● **Data for the task**
┄┄┄┄┄┄┄┄┄┄┄┄┄┄┄┄┄┄┄┄

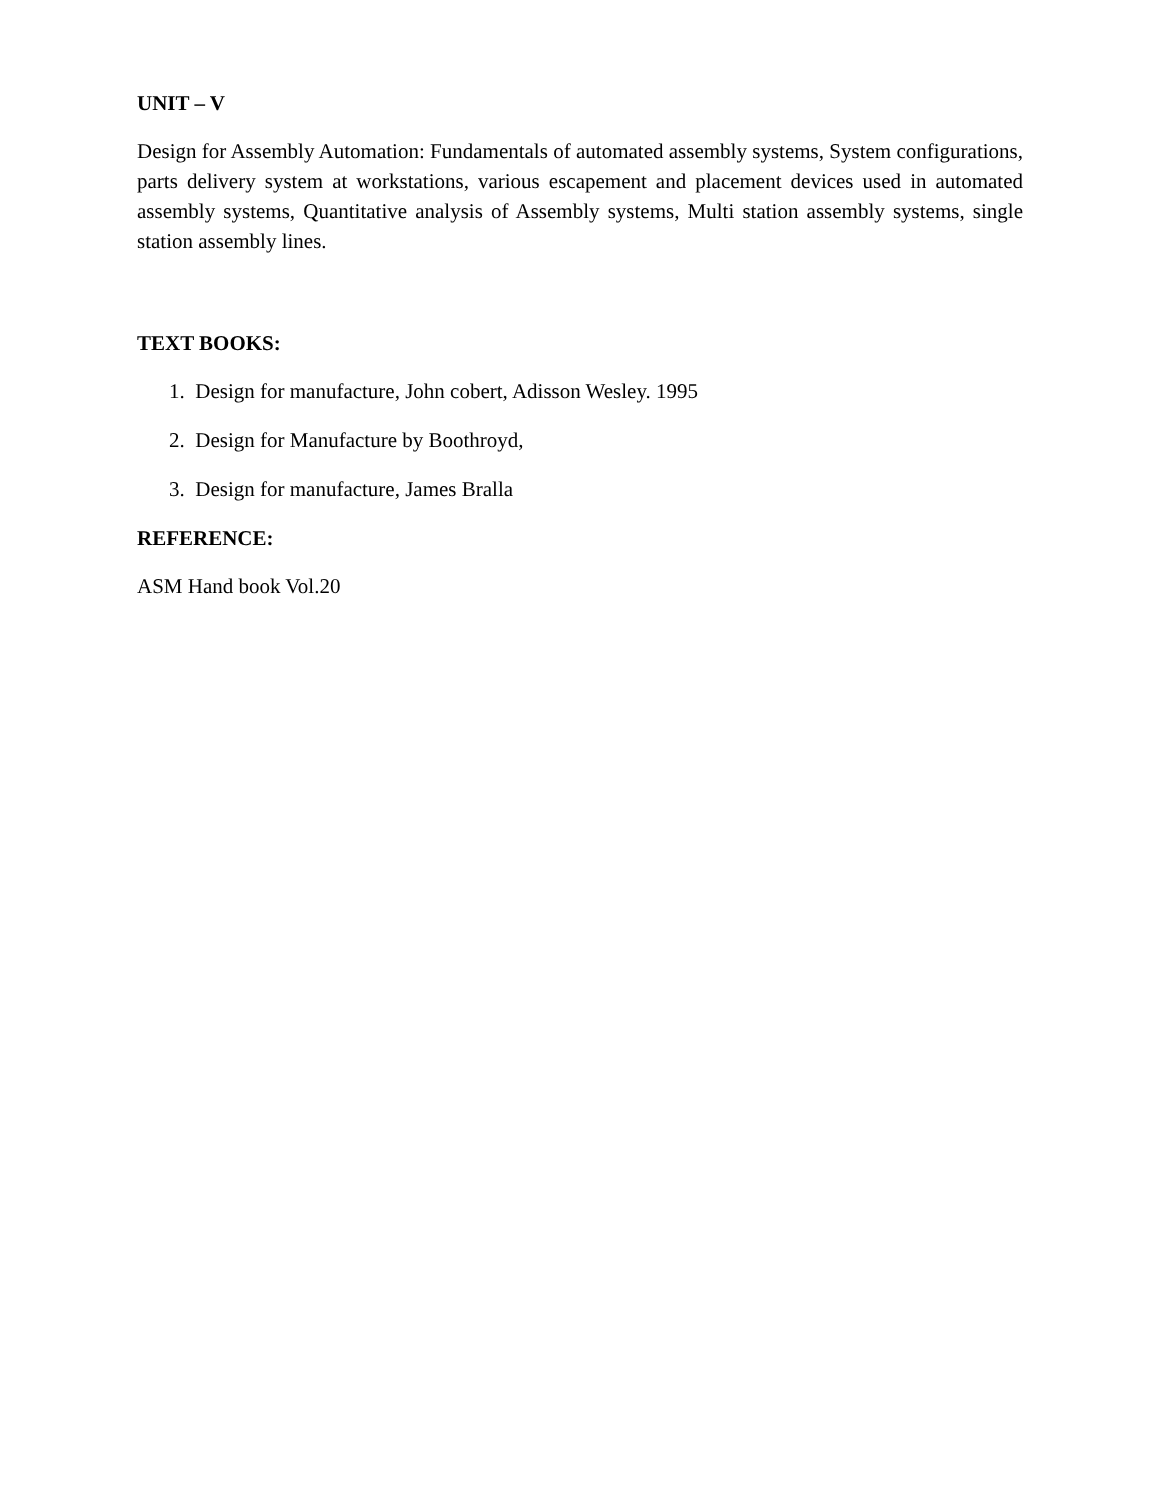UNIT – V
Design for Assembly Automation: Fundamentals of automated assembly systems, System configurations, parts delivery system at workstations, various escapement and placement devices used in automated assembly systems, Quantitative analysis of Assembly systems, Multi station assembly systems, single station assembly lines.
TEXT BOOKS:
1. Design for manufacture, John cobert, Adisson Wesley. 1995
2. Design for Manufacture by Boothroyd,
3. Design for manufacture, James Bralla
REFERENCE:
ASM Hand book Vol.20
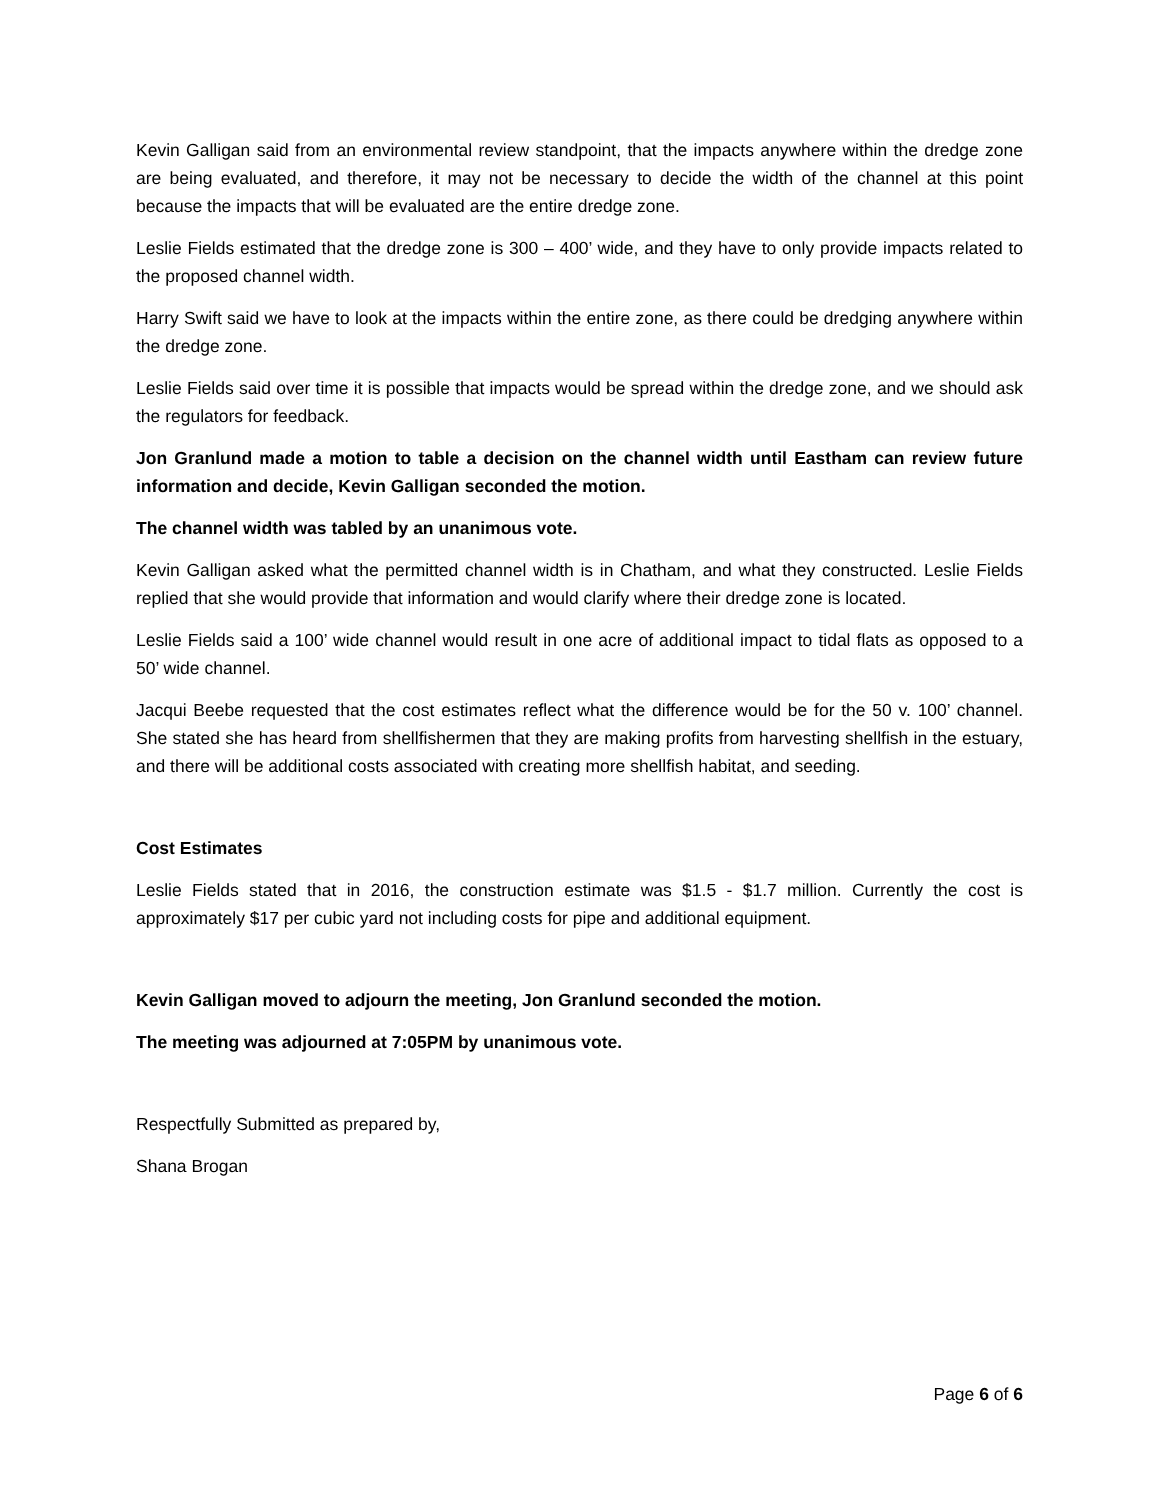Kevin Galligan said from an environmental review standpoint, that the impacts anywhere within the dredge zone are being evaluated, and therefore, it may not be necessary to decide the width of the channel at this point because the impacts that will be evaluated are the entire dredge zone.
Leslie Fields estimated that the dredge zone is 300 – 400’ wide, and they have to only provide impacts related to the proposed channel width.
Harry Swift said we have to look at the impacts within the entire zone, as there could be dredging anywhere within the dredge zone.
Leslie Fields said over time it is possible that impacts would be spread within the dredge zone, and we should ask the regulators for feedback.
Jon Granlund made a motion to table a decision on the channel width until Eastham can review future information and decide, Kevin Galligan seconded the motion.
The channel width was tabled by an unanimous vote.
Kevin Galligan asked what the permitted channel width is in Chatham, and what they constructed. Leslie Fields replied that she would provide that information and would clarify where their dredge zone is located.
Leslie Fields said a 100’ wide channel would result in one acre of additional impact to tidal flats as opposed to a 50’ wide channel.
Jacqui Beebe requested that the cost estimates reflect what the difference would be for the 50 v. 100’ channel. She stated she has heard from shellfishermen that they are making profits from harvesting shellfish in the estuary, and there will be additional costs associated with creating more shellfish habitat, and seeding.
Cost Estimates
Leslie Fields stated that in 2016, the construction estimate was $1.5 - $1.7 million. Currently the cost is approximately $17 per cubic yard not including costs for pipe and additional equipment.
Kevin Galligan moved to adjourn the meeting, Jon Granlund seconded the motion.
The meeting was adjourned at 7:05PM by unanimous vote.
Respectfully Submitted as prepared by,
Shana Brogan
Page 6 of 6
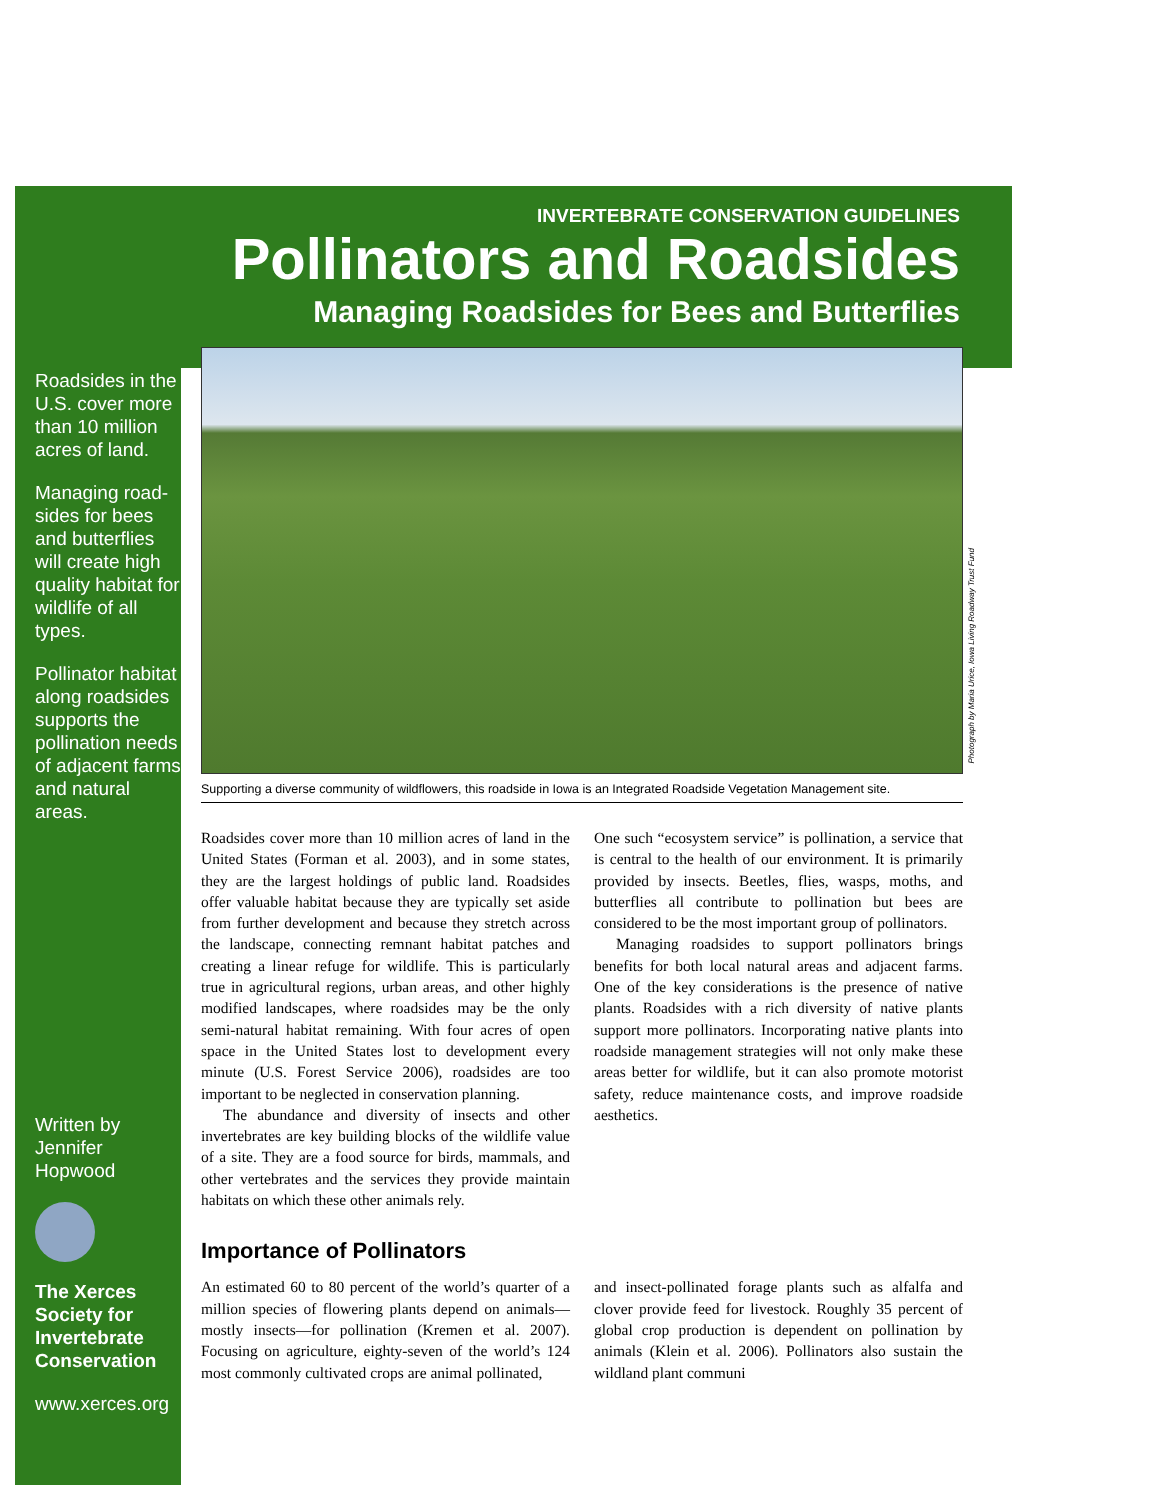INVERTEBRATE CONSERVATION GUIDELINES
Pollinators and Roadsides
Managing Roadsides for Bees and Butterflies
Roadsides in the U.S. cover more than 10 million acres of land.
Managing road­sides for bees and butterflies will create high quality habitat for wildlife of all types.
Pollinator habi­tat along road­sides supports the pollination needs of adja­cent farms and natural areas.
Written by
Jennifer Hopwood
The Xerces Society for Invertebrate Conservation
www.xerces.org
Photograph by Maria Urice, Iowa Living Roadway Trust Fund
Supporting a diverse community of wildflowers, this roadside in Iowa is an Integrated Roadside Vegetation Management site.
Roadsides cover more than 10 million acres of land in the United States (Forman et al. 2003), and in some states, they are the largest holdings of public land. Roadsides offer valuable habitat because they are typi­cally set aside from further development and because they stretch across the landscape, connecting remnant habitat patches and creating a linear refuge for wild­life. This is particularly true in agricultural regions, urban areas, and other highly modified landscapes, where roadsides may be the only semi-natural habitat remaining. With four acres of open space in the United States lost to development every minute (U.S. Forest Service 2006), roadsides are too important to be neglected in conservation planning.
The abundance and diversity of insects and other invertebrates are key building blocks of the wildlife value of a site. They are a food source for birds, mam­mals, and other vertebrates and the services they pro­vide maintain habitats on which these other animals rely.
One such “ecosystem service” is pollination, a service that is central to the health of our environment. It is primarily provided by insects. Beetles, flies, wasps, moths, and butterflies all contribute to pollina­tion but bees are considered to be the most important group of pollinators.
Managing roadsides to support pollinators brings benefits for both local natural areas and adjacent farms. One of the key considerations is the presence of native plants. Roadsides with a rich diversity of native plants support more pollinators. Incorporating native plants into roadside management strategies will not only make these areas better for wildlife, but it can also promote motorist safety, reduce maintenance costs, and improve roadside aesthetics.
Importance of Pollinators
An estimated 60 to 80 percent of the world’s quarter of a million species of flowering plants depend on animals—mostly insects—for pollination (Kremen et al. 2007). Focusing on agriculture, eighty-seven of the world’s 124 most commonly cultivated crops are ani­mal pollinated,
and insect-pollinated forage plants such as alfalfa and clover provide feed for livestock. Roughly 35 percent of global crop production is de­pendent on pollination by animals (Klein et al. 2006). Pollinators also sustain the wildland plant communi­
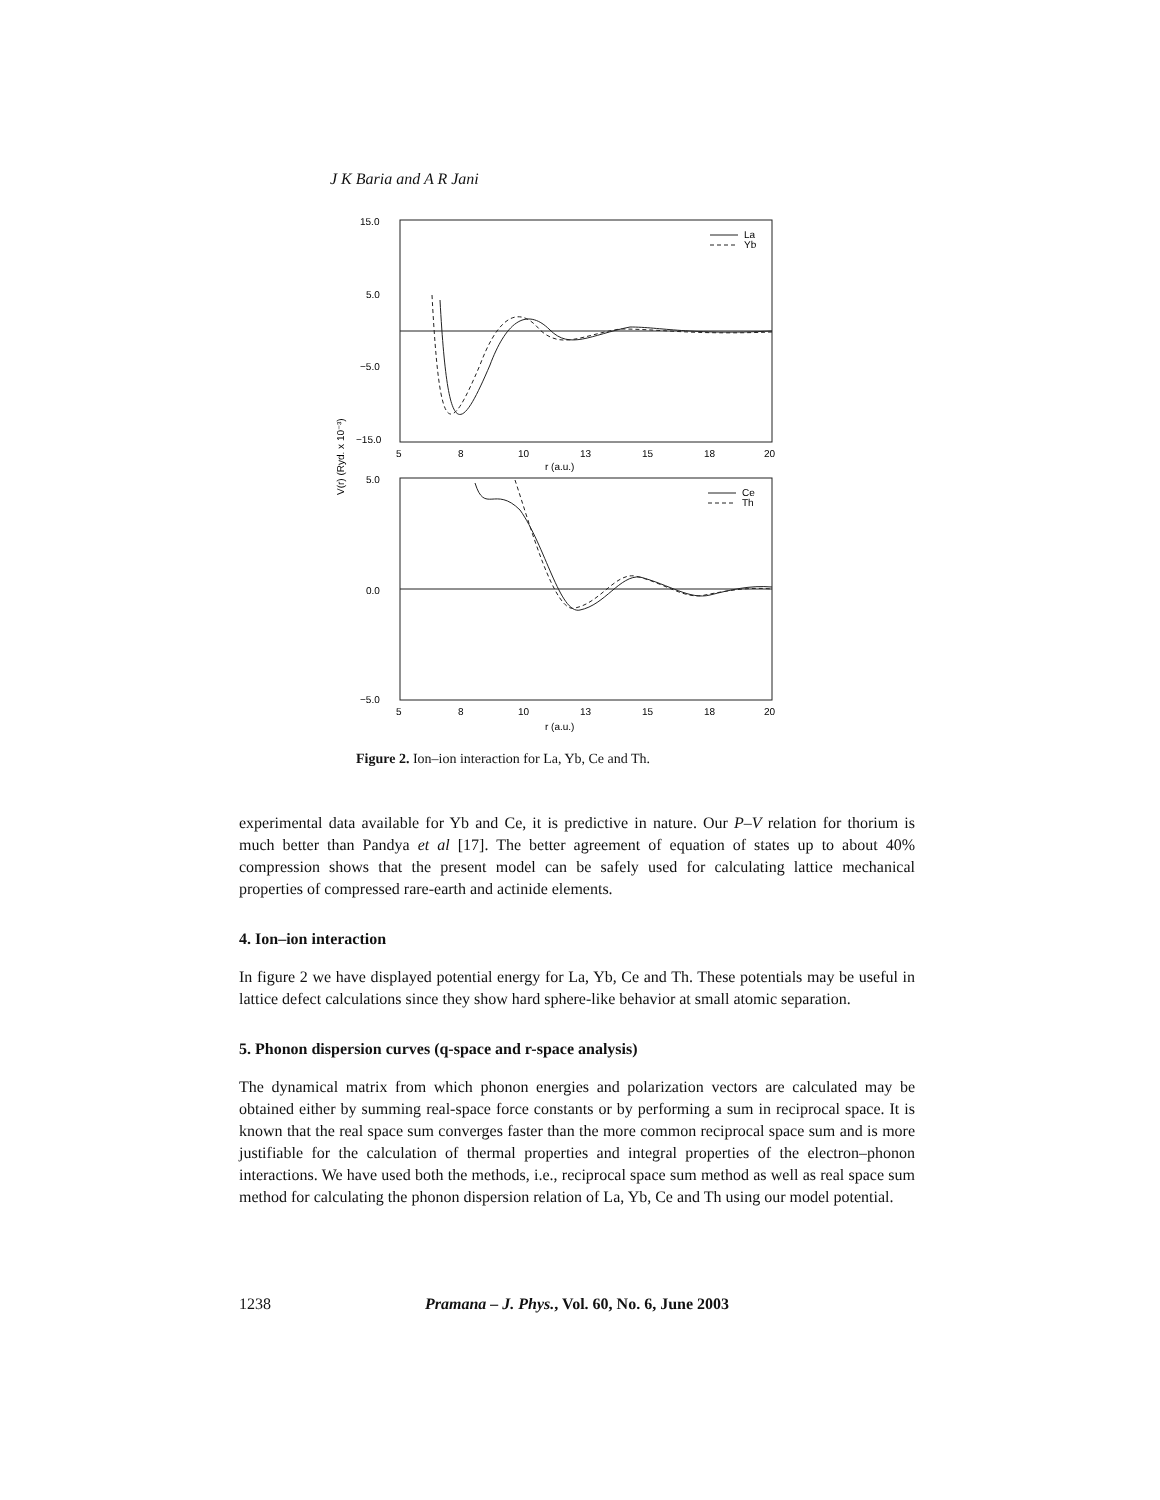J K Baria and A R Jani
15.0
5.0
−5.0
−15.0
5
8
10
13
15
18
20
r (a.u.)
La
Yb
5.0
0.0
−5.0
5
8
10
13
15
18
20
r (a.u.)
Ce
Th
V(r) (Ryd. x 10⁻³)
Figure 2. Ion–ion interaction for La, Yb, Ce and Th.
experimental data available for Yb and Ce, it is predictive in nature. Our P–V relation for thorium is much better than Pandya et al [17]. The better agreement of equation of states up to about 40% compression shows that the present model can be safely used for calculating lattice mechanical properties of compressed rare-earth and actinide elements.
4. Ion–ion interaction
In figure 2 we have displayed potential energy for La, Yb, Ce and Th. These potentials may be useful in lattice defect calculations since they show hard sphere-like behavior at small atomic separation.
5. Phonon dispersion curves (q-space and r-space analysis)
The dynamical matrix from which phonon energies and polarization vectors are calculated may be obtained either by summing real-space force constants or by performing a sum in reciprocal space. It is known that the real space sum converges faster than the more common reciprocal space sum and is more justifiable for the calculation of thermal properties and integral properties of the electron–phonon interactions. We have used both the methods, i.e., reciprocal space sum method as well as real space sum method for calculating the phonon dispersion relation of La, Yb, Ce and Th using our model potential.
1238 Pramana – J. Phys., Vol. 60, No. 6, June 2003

┄┄┄┄┄┄┄┄┄┄┄┄┄┄┄┄┄┄┄┄

● **Exercise aim**
In the entries above, how many lines include the word "Iowa"? Only the number should be given.

● **Result of this task**
2